### Work instructions
Scan the data, and whenever a line contains "soap", copy it.

### Supplied data

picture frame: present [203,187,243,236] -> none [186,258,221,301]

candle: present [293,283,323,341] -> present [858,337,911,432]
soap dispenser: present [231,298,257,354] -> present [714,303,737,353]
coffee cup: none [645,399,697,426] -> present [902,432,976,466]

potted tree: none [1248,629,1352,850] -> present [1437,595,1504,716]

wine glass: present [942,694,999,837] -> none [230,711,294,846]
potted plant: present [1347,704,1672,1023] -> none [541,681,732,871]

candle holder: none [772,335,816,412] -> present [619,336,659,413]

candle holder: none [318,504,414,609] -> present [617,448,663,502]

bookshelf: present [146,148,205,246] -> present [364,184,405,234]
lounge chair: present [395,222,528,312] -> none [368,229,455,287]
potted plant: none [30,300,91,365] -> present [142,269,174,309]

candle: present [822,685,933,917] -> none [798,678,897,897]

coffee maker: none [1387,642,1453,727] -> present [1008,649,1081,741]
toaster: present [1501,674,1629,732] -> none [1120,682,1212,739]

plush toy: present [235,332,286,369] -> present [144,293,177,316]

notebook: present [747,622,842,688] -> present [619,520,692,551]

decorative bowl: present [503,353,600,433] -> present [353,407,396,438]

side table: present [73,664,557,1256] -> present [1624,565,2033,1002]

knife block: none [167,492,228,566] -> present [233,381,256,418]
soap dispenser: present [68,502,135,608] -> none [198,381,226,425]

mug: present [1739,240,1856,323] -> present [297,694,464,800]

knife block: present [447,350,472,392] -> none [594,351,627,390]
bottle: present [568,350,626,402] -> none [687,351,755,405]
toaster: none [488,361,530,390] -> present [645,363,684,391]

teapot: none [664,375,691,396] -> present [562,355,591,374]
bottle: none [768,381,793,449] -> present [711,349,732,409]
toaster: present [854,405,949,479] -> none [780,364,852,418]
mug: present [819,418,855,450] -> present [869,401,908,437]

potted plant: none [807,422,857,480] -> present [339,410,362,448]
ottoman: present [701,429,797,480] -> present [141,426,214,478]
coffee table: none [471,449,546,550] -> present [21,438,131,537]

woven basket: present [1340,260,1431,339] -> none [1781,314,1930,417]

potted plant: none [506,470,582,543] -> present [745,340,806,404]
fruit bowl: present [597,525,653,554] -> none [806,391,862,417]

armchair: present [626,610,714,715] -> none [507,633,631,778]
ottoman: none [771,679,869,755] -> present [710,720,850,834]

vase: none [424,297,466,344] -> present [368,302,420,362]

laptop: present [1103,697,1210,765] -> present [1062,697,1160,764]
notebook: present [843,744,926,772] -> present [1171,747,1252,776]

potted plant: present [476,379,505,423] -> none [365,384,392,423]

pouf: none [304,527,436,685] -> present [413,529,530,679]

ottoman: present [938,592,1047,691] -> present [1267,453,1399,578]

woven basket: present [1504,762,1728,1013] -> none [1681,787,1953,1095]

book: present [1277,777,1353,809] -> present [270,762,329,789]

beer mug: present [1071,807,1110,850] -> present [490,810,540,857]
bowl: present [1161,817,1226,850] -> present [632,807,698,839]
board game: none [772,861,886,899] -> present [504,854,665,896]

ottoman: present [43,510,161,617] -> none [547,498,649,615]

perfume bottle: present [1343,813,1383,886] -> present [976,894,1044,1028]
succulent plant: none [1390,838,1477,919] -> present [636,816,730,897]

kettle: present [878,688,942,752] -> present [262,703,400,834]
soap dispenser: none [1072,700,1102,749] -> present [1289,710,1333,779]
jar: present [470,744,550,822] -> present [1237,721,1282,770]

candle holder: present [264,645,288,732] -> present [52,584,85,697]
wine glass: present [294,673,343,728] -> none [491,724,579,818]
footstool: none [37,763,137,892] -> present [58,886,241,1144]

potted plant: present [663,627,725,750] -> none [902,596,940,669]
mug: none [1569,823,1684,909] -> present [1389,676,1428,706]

### Response box
soap dispenser: present [231,298,257,354] -> present [714,303,737,353]
soap dispenser: present [68,502,135,608] -> none [198,381,226,425]
soap dispenser: none [1072,700,1102,749] -> present [1289,710,1333,779]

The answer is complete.